We can visualize the distribution of verbal scores across grades in a number of different ways. Here we have a histogram.

ggplot(data=wisclong, aes(x=verb)) +
  geom_histogram(binwidth=5, pad = TRUE, fill="white", color="black") + 
  facet_grid(grade ~ .) + 
  ggtitle("Verbal Ability Score (across grades 1, 2, 4, 6)") +
  xlab("Verbal Ability Score") +
  ylab("Density") +
  theme_bw() +
  theme(
    panel.grid.major = element_blank(),
    panel.grid.minor = element_blank(),
    strip.background = element_blank()
  )
## Warning: Duplicated aesthetics after name standardisation: pad

We can also create notched boxplots of the within-grade distributions (across individuals).

From Wikipedia: Notched box plots apply a notch or narrowing of the box around the median. Notches are useful in offering a rough guide of the significance of the difference of medians; if the notches of two boxes do not overlap, this can provide evidence of a statistically significant difference between the medians.

Adding the mean value to the plot gives us additonal information about central tendency and skew of the distribution.

#boxplot by grade
ggplot(data=wisclong, aes(x=factor(grade), y=verb)) + 
  geom_boxplot(notch = TRUE) +
  stat_summary(fun="mean", geom="point", shape=23, size=3, fill="white") +
  ggtitle("Verbal Ability Score (across grades 1, 2, 4, 6)") +
  ylab("Verbal Ability Score") +
  xlab("Grade") +
  theme_bw() +
  theme(
    panel.grid.major = element_blank(),
    panel.grid.minor = element_blank(),
    strip.background = element_blank()
  )

Finally, we can view overlapping densities of the within-grade distributions of verbal ability scores.

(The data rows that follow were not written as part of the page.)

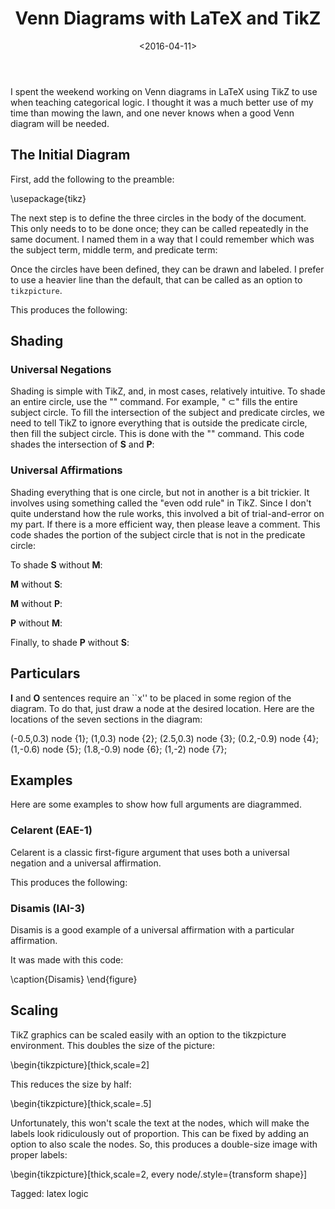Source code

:#+date: <2016-04-11>
#+filetags: latex logic
#+title: Venn Diagrams with LaTeX and TikZ

I spent the weekend working on Venn diagrams in LaTeX using TikZ to use when teaching categorical logic. I thought it was a much better use of my time than mowing the lawn, and one never knows when a good Venn diagram will be needed.

** The Initial Diagram

First, add the following to the preamble:


#+BEGIN_EXAMPLE tex
\usepackage{tikz}
\usetikzlibrary{shapes,backgrounds}
#+END_EXAMPLE

The next step is to define the three circles in the body of the document. This only needs to to be done once; they can be called repeatedly in the same document. I named them in a way that I could remember which was the subject term, middle term, and predicate term:

#+BEGIN_EXAMPLE tex
\def\sub{(0,0) circle (1.5cm)}
\def\mid{(-60:2cm) circle (1.5cm)}
\def\pred{(0:2cm) circle (1.5cm)}
#+END_EXAMPLE


Once the circles have been defined, they can be drawn and labeled. I prefer to use a heavier line than the default, that can be called as an option to =tikzpicture=.

#+BEGIN_EXAMPLE tex
\begin{tikzpicture}[thick]

  \begin{scope}

    % Draw the circles
    \draw \sub;
    \draw \pred;
    \draw \mid;

    % Label the circles
    \draw (-2,-0) node {$S$};
    \draw (1,-4) node {$M$};
    \draw (4,0) node {$P$};

  \end{scope}

\end{tikzpicture}
#+END_EXAMPLE

This produces the following:



#+begin_center
#+ATTR_HTML: :width 75% :height
[[../images/posts/venn-labels.png]]
#+end_center


** Shading

*** Universal Negations


Shading is simple with TikZ, and, in most cases, relatively intuitive. To shade an entire circle, use the "\fill" command. For example, "\fill \sub" fills the entire subject circle. To fill the intersection of the subject and predicate circles, we need to tell TikZ to ignore everything that is outside the predicate circle, then fill the subject circle. This is done with the "\clip" command. This code shades the intersection of *S* and *P*:

#+BEGIN_EXAMPLE tex
\begin{tikzpicture}[thick]
  \begin{scope}
    \begin{scope} %Shade intersection of S and P
      \clip \pred;
      \fill[gray] \sub;
    \end{scope}

    \draw \sub;
    \draw \pred;
    \draw \mid;

    \draw (-2,-0) node {$S$};
    \draw (1,-4) node {$M$};
    \draw (4,0) node {$P$};
  \end{scope}
\end{tikzpicture}
#+END_EXAMPLE



*** Universal Affirmations

Shading everything that is one circle, but not in another is a bit trickier. It involves using something called the "even odd rule" in TikZ. Since I don't quite understand how the rule works, this involved a bit of trial-and-error on my part. If there is a more efficient way, then please leave a comment. This code shades the portion of the subject circle that is not in the predicate circle:

#+BEGIN_EXAMPLE tex
\begin{tikzpicture}[thick]
  \begin{scope}[even odd rule]% Shade S without P
    \clip \pred (-1.5,-1.5) rectangle (1.5,1.5);
    \fill[gray] \sub;
  \end{scope}

  \draw \sub;
  \draw \pred;
  \draw \mid;

  \draw (-2,-0) node {$S$};
  \draw (1,-4) node {$M$};
  \draw (4,0) node {$P$};
\end{tikzpicture}
#+END_EXAMPLE


To shade *S* without *M*:

#+BEGIN_EXAMPLE tex
\begin{scope}[even odd rule]% Shade *S* without M
  \clip \mid (-1.5,-1.5) rectangle (1.5,1.5);
  \fill[gray] \sub;
\end{scope}
#+END_EXAMPLE


*M* without *S*:

#+BEGIN_EXAMPLE tex
\begin{scope}[even odd rule]% Shade M without S
  \clip \sub (-0.5,-3.3) rectangle (2.5,0);
  \fill[gray] \mid;
\end{scope}
#+END_EXAMPLE


*M* without *P*:

#+BEGIN_EXAMPLE tex
\begin{scope}[even odd rule]% Shade M without P
  \clip \pred (-0.5,-3.3) rectangle (2.5,0);
  \fill[gray] \mid;
\end{scope}
#+END_EXAMPLE

*P* without *M*:

#+BEGIN_EXAMPLE tex
\begin{scope}[even odd rule]% Shade P without M
  \clip \mid (-0,-1.5) rectangle (3.5,1.5);
  \fill[gray] \pred;
\end{scope}
#+END_EXAMPLE


Finally, to shade *P* without *S*:

#+BEGIN_EXAMPLE tex
\begin{scope}[even odd rule]% Shade P without S
  \clip \sub (0,-1.5) rectangle (3.5,1.5);
  \fill[gray] \pred;
\end{scope}
#+END_EXAMPLE


** Particulars

**I** and **O** sentences require an ``x'' to be placed in some region of the diagram. To do that, just draw a node at the desired location. Here are the locations of the seven sections in the diagram:


#+BEGIN_EXAMPLE tex
\draw (-0.5,0.3) node {1};
\draw (1,0.3) node {2};
\draw (2.5,0.3) node {3};
\draw (0.2,-0.9) node {4};
\draw (1,-0.6) node {5};
\draw (1.8,-0.9) node {6};
\draw (1,-2) node {7};
#+END_EXAMPLE


#+begin_center
#+ATTR_HTML: :width 75% :height
[[../images/posts/venn-sections.png]]
#+end_center





** Examples

Here are some examples to show how full arguments are diagrammed.

*** Celarent (EAE-1)

Celarent is a classic first-figure argument that uses both a universal negation and a universal affirmation.

#+BEGIN_EXAMPLE tex
\begin{tikzpicture}[thick]

\begin{scope}
    \draw (-2,-0) node {$A$};
    \draw (1,-4) node {$B$};
    \draw (4,0) node {$C$};

\begin{scope}[even odd rule]% Shade S without M
	    \clip \mid (-1.5,-1.5) rectangle (1.5,1.5);
	\fill[gray] \sub;
	\end{scope}

\begin{scope} %Shade intersection of M and P
  \clip \pred;
  \fill[gray] \mid;
\end{scope}

\draw \sub;
\draw \pred;
\draw \mid;
\end{scope}

\end{tikzpicture}
#+END_EXAMPLE

This produces the following:


#+begin_center
#+ATTR_HTML: :width 75% :height
[[../images/posts/venn-celarent.png]]
#+end_center



*** Disamis (IAI-3)

Disamis is a good example of a universal affirmation with a particular affirmation.


#+begin_center
#+ATTR_HTML: :width 75% :height
[[../images/posts/venn-disamis.png]]
#+end_center


It was made with this code:

#+BEGIN_EXAMPLE tex
\begin{tikzpicture}[thick]

  \begin{scope}
    \draw (-2,-0) node {$A$};
    \draw (1,-4) node {$B$};
    \draw (4,0) node {$C$};

    \begin{scope}[even odd rule]% Shade M without S
      \clip \sub (-0.5,-3.3) rectangle (2.5,0);
      \fill[gray] \mid;
    \end{scope}

    \draw (1,-.6) node {X};

    \draw \sub;
    \draw \pred;
    \draw \mid;
  \end{scope}

\end{tikzpicture}

  \caption{Disamis}
  \label{fig:disamis}
\end{figure}
#+END_EXAMPLE

** Scaling

TikZ graphics can be scaled easily with an option to the tikzpicture environment. This doubles the size of the picture:

#+BEGIN_EXAMPLE tex
\begin{tikzpicture}[thick,scale=2]
#+END_EXAMPLE

This reduces the size by half:

#+BEGIN_EXAMPLE tex
\begin{tikzpicture}[thick,scale=.5]
#+END_EXAMPLE

Unfortunately, this won't scale the text at the nodes, which will make the labels look ridiculously out of proportion. This can be fixed by adding an option to also scale the nodes. So, this produces a double-size image with proper labels:

#+BEGIN_EXAMPLE tex
\begin{tikzpicture}[thick,scale=2, every node/.style={transform shape}]
#+END_EXAMPLE


#+begin_tagline
Tagged: latex logic
#+end_tagline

ggplot(data=wisclong, aes(x=verb)) + 
  geom_density(aes(group=factor(grade), colour=factor(grade), fill=factor(grade)), alpha=0.3) +
  guides(colour="none",  fill=guide_legend(title="Grade")) +
  ggtitle("Verbal Ability Score (across grades 1, 2, 4, 6)") +
  ylab("Density") +
  xlab("Verbal Ability Score") +
  theme_bw() +
  theme(
    panel.grid.major = element_blank(),
    panel.grid.minor = element_blank(),
    strip.background = element_blank()
  )

Notice in these plots how much “change” there is at the sample level across grades. Is that expected?

References

Revelle, William. 2021. Psych: Procedures for Psychological, Psychometric, and Personality Research. Evanston, Illinois: Northwestern University. https://CRAN.R-project.org/package=psych.
Wickham, Hadley. 2016. Ggplot2: Elegant Graphics for Data Analysis. Springer-Verlag New York. https://ggplot2.tidyverse.org.